§ **Work instructions**
Give the number of lines in the material below that include "down", and write nothing else.

§ **Listed records**
=== Begin Enclosure ===
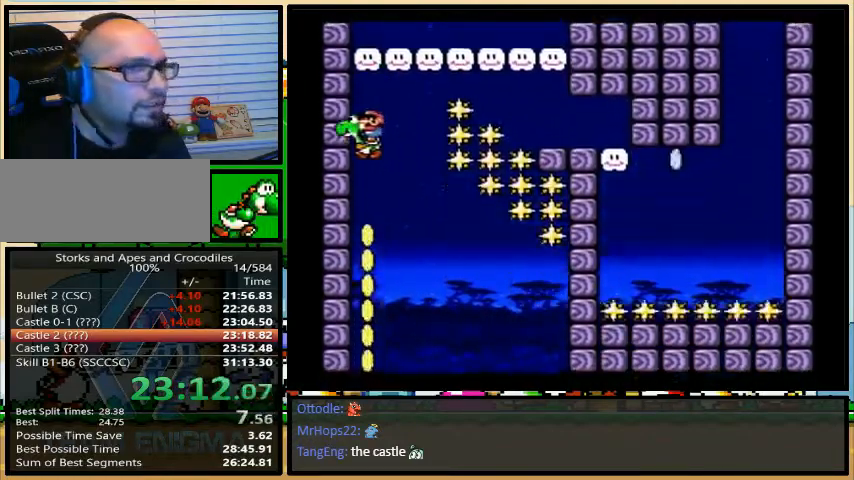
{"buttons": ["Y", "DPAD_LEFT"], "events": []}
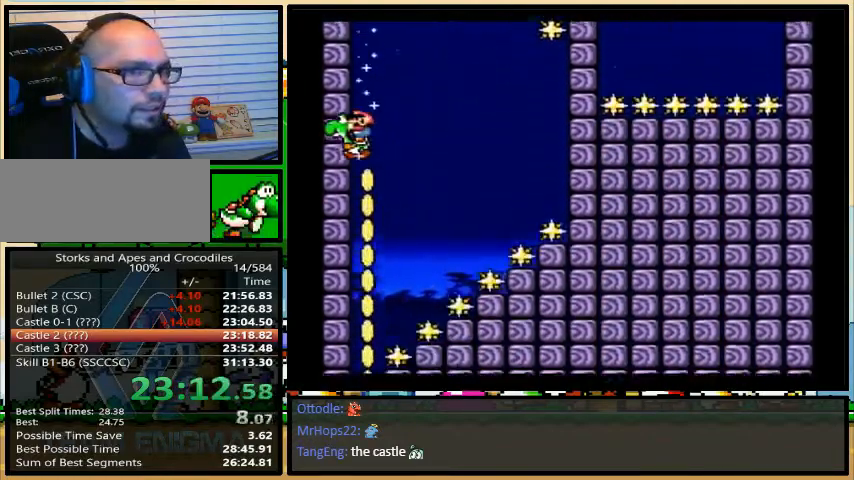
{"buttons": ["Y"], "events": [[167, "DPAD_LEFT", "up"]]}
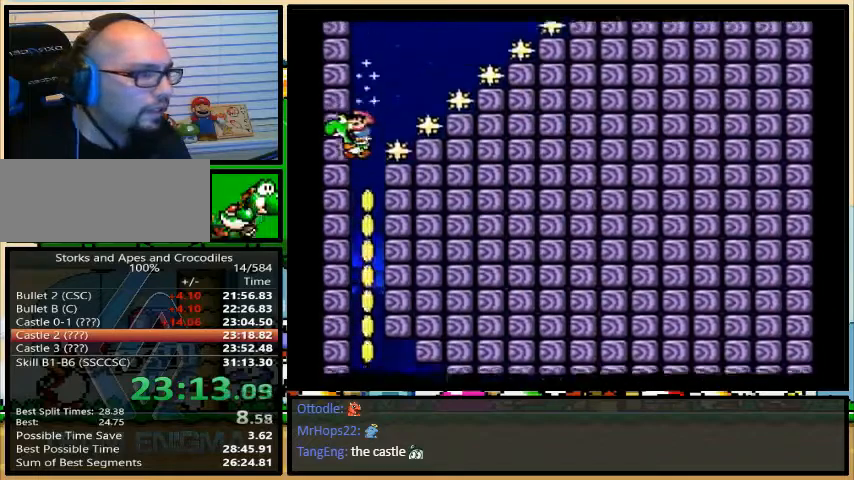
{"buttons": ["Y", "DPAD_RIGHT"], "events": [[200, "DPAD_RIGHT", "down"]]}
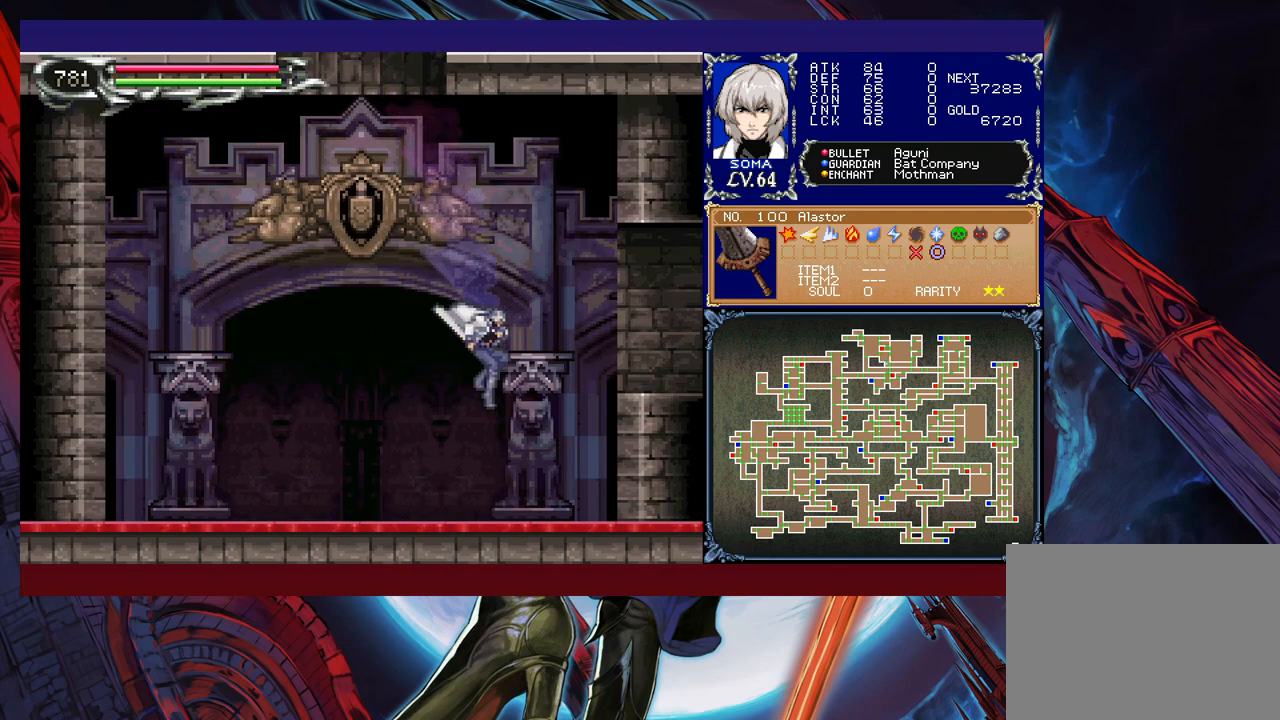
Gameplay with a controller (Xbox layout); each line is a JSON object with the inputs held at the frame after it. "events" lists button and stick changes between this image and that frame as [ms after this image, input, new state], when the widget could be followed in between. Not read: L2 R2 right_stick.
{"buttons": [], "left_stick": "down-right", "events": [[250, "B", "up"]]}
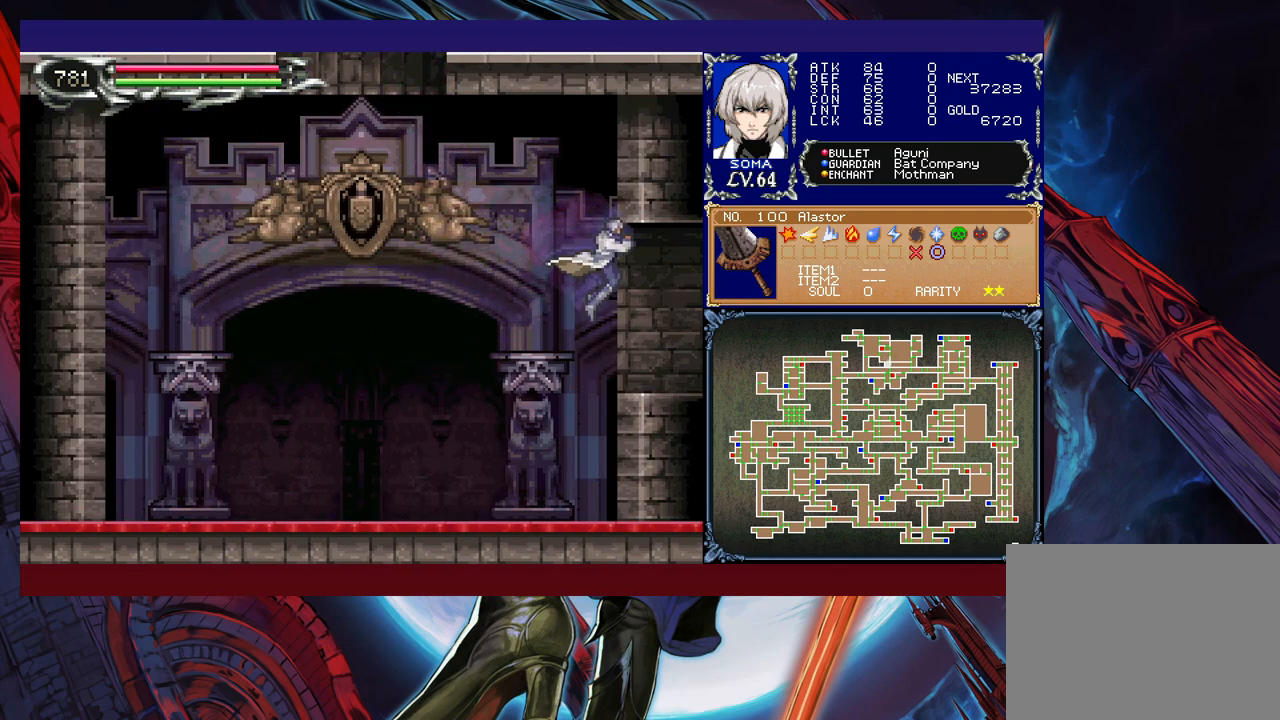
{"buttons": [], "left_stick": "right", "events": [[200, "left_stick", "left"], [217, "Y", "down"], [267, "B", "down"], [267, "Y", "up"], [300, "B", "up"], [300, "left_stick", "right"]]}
=== End Enclosure ===
=== Begin Enclosure ===
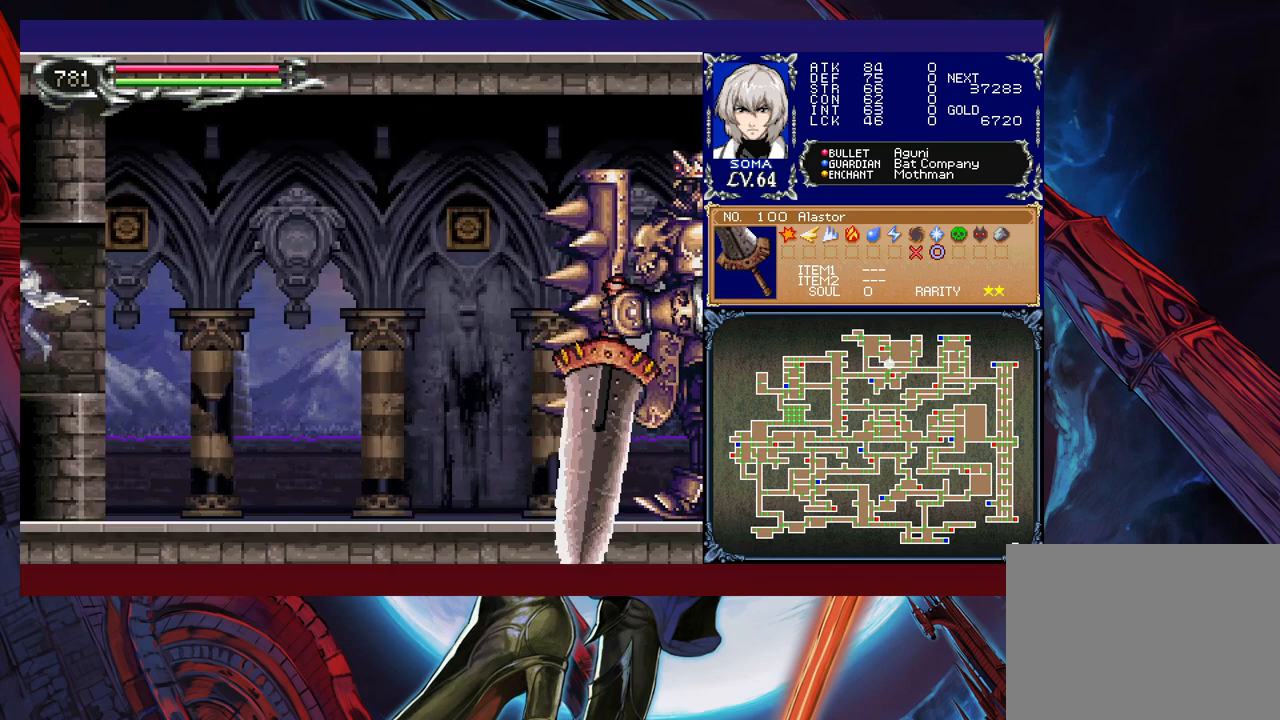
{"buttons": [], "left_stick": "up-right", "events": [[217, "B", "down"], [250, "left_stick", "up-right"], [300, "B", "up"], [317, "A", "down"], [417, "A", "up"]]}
=== End Enclosure ===
=== Begin Enclosure ===
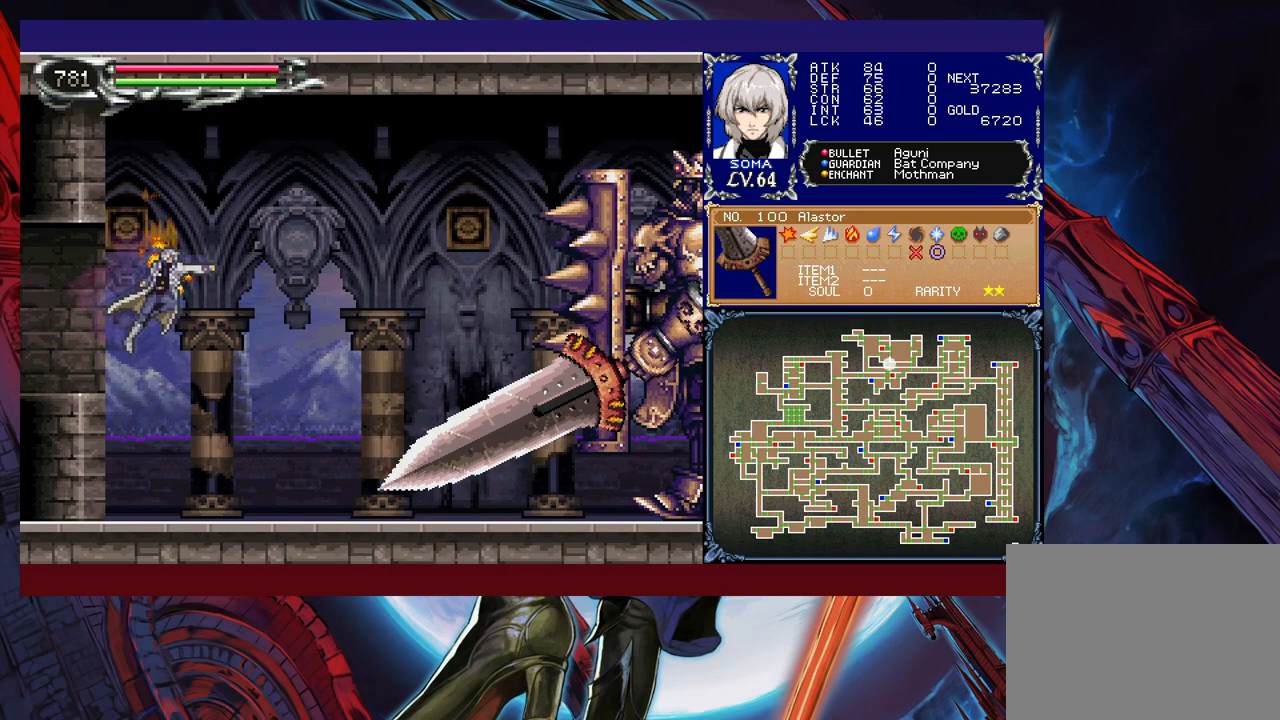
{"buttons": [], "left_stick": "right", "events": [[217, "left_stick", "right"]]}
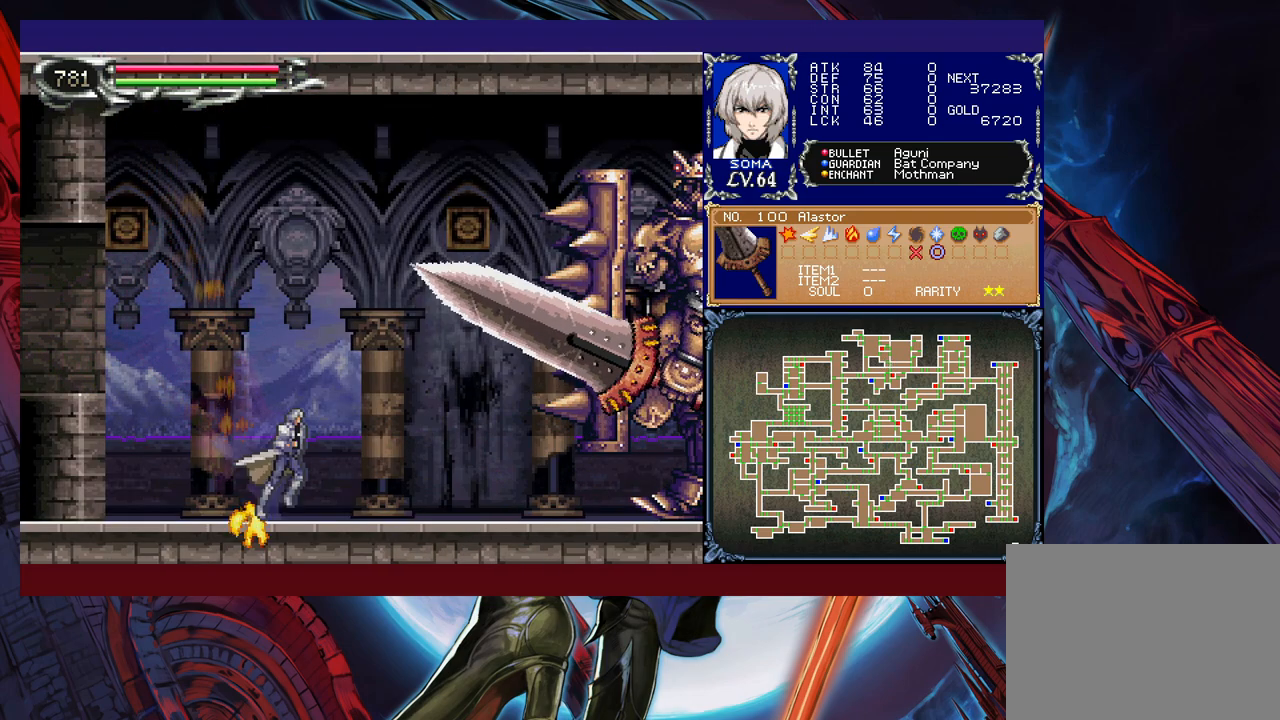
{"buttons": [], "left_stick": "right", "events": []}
=== End Enclosure ===
§ **Solution**
4